I watched him watching the sky. A frail-looking cirrus was gliding in from the west, the first and only cloud of the day. I wanted to say something important and true.

“I’m really sorry about your mom,” I said.

“What?” he said. He turned toward me. He looked surprised.

It was suddenly hard to look him in the eye. So I didn’t. Instead, I looked back up at the sky.

“I’m just sorry that she’s sick,” I said. “That must be really hard.”

Seth sat up and brushed his palms on the front of his jeans.

“What the hell do you know about it?” he said.

He was standing now. The sun was nearly full again, and it was too bright to look up; it was hard to see his face in the light.

“You don’t know anything about my mom,” he said. His voice cracked. “Don’t talk about her. Don’t ever talk about my mom. Never talk about her again.”

I felt each word sting a separate sting.

I tried to apologize, but Seth was already walking away, hurrying off campus and out into the world. I watched him cross the street, looking angry and reckless, dodging traffic as he walked, moving farther and farther away from me.

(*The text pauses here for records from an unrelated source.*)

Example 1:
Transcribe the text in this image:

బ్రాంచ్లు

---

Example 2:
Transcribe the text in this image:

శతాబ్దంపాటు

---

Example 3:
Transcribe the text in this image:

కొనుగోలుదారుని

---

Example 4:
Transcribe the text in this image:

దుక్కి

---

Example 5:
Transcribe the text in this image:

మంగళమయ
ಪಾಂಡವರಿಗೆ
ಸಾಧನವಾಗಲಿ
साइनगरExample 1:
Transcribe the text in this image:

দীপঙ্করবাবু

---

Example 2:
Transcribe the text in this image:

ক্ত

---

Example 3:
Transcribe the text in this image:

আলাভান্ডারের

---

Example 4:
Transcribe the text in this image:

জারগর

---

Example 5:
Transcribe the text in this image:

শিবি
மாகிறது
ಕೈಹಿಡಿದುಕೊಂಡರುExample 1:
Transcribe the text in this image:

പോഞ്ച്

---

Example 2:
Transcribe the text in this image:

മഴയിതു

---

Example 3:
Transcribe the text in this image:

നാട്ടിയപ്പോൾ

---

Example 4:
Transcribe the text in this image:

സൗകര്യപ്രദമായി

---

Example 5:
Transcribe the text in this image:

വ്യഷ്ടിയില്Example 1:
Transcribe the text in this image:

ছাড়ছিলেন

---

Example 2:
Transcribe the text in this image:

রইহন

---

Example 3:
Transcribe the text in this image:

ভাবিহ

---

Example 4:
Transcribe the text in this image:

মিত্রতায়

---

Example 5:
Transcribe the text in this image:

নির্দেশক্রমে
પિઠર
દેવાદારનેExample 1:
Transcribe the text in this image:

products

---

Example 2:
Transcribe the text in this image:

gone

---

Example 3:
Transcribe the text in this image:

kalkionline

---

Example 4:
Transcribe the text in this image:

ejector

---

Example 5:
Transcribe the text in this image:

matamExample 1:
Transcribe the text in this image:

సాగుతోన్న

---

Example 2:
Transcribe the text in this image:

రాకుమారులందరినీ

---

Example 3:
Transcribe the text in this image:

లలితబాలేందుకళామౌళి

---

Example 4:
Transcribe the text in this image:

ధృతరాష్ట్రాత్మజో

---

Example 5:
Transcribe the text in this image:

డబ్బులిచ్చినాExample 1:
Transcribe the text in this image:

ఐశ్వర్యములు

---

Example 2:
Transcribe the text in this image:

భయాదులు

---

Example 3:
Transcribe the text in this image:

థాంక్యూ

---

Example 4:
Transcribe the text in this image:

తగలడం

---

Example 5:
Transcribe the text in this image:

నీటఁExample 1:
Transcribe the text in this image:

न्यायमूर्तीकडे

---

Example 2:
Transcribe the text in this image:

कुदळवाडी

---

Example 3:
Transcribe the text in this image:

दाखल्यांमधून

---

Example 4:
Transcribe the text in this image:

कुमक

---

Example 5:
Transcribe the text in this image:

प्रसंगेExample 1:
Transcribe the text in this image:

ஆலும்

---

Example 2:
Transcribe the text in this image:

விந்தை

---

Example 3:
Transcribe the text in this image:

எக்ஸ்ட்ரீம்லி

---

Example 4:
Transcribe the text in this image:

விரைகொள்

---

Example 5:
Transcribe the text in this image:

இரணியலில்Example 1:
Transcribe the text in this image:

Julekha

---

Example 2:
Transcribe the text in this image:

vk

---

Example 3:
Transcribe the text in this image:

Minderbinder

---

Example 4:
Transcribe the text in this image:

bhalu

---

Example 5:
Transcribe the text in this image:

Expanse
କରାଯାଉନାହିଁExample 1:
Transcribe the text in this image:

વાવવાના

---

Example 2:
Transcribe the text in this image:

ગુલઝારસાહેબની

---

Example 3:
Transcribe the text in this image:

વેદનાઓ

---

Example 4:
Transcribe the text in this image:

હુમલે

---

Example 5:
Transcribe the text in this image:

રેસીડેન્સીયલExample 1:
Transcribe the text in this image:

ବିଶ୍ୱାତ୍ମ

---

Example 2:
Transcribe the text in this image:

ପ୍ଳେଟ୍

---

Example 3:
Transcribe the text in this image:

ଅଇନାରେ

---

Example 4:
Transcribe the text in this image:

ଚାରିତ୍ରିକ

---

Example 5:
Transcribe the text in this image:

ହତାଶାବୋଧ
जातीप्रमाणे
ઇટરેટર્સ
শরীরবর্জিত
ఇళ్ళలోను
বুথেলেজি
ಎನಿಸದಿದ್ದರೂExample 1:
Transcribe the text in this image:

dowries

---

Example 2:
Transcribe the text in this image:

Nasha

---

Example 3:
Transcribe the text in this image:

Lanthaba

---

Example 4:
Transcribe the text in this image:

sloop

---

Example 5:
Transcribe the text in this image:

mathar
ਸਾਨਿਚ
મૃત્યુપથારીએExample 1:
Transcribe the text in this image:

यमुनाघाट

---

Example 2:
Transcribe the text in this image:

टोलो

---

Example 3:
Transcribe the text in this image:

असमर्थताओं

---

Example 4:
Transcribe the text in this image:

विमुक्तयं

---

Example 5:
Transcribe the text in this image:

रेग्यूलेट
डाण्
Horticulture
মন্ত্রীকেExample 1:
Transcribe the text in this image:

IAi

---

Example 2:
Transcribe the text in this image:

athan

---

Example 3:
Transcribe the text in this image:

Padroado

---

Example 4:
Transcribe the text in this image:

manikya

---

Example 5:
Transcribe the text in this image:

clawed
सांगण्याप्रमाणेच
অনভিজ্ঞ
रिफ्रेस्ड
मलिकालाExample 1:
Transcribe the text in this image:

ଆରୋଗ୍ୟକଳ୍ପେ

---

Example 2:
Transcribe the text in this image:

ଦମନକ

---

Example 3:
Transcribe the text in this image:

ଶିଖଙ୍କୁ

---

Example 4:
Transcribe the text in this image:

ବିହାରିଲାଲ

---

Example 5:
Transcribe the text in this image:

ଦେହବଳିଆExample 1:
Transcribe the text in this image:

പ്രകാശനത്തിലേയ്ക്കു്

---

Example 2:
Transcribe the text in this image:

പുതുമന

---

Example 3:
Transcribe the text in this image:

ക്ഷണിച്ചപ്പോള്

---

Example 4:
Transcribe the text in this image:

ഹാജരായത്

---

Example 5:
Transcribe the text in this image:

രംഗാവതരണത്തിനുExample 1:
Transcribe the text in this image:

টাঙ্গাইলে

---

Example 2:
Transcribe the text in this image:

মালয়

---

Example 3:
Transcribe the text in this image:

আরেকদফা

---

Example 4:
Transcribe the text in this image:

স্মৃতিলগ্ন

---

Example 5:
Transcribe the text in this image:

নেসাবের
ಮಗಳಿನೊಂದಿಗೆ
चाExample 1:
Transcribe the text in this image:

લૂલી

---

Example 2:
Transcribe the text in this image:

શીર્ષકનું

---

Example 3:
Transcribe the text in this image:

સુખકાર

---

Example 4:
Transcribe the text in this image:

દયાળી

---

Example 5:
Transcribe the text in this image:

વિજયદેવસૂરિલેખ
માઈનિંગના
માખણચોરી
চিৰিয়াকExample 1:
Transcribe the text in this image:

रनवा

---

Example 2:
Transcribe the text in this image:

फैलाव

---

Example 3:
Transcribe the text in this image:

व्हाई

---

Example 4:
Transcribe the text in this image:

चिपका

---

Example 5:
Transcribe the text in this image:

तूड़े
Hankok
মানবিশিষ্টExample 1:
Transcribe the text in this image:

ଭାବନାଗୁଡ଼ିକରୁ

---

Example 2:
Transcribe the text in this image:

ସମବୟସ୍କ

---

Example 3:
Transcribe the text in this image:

By then the sky had turned to its afternoon self, its boldest, bluest blue. I sat up and discovered that I was the only one left on the hill.

I began to walk slowly back toward math. I passed Michaela on the way. She was heading toward the campus gate with a group of older kids I didn’t know.

“We’re going to the beach,” she said as she passed me.

“What about next period?” I said. I regretted these words as soon as they left my mouth.

Michaela laughed. “Oh, God, Julia,” she said. “Have you ever done one bad thing in your life?”

That afternoon soccer practice was canceled. My mother picked me up from school. She was furious.

“Why didn’t you answer your phone?”

I climbed into the passenger side of the car and slammed the door shut behind me, hushing in an instant the giddy voices ringing from the bus lines.

“It was just an eclipse,” I said. I clicked my seat belt and leaned back as my mother pulled away from the curb.